[Requirement]:
Convert the lines starting at the one that contains "pose: elev=231.7 azim=184.5" and ending at the last line of the records into a numbered list, leaving out any blank lines.

(Data listing)
-*-

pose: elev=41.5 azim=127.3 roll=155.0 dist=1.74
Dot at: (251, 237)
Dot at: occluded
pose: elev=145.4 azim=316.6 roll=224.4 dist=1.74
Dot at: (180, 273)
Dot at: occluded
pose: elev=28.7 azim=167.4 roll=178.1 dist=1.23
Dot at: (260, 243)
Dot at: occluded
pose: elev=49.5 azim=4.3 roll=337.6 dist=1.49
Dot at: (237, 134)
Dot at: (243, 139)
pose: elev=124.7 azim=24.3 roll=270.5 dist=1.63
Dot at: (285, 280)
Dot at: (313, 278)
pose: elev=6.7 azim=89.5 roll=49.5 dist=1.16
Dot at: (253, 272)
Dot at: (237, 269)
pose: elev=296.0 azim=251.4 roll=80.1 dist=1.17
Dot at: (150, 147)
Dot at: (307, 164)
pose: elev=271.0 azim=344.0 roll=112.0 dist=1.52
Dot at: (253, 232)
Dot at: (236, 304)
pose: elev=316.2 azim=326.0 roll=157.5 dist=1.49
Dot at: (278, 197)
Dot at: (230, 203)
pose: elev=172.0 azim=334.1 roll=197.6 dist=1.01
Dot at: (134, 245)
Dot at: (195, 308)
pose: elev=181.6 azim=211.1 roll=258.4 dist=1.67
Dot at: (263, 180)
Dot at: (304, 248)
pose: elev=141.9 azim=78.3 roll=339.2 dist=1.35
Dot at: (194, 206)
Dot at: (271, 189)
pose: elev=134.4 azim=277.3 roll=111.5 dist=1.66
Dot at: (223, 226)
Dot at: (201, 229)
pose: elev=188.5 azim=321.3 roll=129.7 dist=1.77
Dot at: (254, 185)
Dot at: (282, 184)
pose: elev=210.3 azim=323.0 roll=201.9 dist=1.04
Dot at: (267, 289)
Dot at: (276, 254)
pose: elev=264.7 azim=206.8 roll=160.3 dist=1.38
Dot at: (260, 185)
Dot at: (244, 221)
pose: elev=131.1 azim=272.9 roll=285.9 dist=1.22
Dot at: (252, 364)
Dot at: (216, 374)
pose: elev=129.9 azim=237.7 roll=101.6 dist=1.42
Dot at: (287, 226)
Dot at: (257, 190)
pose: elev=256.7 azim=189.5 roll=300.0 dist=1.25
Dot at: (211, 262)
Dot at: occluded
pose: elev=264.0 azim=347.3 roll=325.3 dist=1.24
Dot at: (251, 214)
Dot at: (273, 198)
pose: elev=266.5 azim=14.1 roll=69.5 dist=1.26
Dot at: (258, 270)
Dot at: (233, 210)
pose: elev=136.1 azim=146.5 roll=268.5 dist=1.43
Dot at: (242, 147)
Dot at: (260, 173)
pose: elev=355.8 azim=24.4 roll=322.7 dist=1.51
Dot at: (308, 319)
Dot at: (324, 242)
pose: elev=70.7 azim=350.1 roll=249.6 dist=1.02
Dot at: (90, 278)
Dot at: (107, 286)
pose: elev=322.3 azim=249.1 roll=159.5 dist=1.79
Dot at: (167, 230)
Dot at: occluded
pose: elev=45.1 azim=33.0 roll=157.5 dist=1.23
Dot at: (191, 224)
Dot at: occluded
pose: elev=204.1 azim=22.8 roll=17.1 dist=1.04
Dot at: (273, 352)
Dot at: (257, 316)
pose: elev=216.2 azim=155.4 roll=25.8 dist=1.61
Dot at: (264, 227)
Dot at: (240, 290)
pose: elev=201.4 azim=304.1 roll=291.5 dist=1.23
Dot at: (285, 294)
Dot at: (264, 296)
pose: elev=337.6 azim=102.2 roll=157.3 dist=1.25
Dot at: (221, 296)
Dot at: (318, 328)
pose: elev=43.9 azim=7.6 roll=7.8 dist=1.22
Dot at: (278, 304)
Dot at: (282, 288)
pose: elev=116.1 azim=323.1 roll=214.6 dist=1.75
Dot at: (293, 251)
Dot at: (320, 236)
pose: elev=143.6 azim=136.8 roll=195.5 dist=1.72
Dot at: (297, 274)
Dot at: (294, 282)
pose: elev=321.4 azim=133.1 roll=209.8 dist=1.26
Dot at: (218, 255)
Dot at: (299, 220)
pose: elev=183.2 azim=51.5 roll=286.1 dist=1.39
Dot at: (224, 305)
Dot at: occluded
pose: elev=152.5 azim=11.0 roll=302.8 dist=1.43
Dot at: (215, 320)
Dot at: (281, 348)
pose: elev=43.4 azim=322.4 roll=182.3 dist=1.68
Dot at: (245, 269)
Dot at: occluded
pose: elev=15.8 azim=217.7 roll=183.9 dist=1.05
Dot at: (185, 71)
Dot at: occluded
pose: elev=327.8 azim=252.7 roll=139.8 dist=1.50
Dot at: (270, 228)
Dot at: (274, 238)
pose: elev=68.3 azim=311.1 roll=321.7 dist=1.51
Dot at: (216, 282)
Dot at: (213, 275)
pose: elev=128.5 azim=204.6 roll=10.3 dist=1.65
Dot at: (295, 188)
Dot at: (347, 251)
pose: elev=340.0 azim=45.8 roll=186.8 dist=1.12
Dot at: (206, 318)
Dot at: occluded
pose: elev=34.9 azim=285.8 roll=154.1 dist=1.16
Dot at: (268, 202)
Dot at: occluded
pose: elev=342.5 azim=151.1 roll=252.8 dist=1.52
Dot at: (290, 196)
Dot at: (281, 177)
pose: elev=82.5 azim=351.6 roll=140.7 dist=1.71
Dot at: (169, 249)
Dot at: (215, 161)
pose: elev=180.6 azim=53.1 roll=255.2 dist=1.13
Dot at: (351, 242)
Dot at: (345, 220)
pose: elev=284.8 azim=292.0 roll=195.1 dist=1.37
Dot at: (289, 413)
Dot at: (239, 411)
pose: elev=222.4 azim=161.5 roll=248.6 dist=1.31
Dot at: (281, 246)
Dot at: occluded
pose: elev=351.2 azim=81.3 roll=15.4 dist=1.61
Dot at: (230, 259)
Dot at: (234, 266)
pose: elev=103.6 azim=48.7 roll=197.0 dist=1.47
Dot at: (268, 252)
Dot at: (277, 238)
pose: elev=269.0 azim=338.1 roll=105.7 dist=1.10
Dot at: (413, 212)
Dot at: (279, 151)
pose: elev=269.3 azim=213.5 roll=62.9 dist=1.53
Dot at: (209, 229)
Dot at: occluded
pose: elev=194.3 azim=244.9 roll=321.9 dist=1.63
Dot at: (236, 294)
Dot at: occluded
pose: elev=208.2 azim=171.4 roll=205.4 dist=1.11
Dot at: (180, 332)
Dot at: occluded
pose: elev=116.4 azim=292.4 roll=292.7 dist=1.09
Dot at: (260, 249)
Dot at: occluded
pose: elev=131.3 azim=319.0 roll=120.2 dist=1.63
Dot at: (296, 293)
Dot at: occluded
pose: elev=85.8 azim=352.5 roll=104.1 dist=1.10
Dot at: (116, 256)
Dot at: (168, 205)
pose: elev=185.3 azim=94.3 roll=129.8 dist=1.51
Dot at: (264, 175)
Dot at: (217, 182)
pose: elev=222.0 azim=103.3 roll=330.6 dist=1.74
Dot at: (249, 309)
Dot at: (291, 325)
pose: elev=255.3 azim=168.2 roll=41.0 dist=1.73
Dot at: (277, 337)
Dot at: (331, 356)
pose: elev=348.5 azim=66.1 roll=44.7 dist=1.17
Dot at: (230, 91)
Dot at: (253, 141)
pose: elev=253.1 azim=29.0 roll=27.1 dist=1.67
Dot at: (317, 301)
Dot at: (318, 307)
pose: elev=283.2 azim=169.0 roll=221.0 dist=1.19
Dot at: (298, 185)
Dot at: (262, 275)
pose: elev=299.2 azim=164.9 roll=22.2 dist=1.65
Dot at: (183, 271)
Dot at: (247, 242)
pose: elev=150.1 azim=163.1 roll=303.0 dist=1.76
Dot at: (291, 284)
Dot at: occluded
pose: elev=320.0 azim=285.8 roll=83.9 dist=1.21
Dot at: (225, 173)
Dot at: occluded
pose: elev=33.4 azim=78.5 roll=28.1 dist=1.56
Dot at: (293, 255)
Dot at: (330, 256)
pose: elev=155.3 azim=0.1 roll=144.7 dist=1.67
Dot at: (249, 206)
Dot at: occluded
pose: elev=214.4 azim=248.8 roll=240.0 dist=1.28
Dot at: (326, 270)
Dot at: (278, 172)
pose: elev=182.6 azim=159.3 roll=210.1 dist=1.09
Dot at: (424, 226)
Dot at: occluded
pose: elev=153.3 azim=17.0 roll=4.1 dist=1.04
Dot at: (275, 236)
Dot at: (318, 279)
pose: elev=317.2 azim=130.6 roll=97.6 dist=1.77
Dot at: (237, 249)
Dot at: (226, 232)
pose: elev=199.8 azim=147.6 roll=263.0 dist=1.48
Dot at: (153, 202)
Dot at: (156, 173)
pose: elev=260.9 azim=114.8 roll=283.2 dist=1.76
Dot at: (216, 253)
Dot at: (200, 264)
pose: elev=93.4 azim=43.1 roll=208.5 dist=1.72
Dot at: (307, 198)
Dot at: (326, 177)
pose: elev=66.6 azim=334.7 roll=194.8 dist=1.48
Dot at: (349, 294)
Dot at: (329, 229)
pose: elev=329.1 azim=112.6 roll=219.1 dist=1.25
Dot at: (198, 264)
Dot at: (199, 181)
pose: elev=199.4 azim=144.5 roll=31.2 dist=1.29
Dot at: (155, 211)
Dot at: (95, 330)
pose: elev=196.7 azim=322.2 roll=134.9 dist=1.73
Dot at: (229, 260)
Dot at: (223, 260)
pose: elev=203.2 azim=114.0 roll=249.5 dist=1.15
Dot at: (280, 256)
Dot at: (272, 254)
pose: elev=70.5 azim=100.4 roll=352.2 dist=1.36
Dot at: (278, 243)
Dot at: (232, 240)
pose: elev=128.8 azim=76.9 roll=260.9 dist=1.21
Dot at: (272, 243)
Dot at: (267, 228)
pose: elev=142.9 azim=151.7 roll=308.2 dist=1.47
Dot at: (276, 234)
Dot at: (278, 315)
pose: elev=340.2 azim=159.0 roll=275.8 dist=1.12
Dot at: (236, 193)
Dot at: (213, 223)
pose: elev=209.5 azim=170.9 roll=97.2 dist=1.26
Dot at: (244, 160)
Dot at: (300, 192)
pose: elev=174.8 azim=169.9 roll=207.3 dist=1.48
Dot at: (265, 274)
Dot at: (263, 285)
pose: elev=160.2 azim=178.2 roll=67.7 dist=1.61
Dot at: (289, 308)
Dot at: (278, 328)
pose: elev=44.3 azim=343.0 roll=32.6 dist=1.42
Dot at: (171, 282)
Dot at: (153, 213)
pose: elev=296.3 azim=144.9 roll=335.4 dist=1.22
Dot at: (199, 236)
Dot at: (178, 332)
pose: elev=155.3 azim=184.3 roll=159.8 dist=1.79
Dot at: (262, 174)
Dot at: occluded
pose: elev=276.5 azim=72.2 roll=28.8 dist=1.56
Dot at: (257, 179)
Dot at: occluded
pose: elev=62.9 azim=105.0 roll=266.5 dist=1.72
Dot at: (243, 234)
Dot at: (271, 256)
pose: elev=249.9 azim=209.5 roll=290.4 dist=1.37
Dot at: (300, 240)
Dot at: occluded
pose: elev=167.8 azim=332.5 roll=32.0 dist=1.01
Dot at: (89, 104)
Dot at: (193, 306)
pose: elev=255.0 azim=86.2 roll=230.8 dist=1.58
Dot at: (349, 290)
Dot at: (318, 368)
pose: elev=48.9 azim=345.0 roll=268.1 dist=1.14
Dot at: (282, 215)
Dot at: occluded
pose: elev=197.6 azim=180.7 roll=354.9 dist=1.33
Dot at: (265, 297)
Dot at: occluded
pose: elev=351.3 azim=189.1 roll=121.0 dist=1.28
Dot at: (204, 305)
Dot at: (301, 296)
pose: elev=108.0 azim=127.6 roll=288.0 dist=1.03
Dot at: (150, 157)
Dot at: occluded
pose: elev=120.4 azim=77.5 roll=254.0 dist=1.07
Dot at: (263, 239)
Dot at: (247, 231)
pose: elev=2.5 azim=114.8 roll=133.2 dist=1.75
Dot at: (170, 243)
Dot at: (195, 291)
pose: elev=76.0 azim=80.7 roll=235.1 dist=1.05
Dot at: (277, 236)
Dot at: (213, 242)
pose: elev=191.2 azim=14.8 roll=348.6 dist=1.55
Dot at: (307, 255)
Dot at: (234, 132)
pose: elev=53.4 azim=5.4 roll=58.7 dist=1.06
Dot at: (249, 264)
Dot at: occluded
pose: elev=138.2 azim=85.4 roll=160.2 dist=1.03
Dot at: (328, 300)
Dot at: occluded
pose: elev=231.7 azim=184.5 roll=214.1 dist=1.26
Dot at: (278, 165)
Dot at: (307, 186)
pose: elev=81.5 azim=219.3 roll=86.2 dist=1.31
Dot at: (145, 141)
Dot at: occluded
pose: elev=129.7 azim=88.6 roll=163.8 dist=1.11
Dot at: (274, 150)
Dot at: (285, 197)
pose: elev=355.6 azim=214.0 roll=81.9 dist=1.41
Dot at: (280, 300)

-*-

[Reply to the task]:
1. pose: elev=231.7 azim=184.5 roll=214.1 dist=1.26
2. Dot at: (278, 165)
3. Dot at: (307, 186)
4. pose: elev=81.5 azim=219.3 roll=86.2 dist=1.31
5. Dot at: (145, 141)
6. Dot at: occluded
7. pose: elev=129.7 azim=88.6 roll=163.8 dist=1.11
8. Dot at: (274, 150)
9. Dot at: (285, 197)
10. pose: elev=355.6 azim=214.0 roll=81.9 dist=1.41
11. Dot at: (280, 300)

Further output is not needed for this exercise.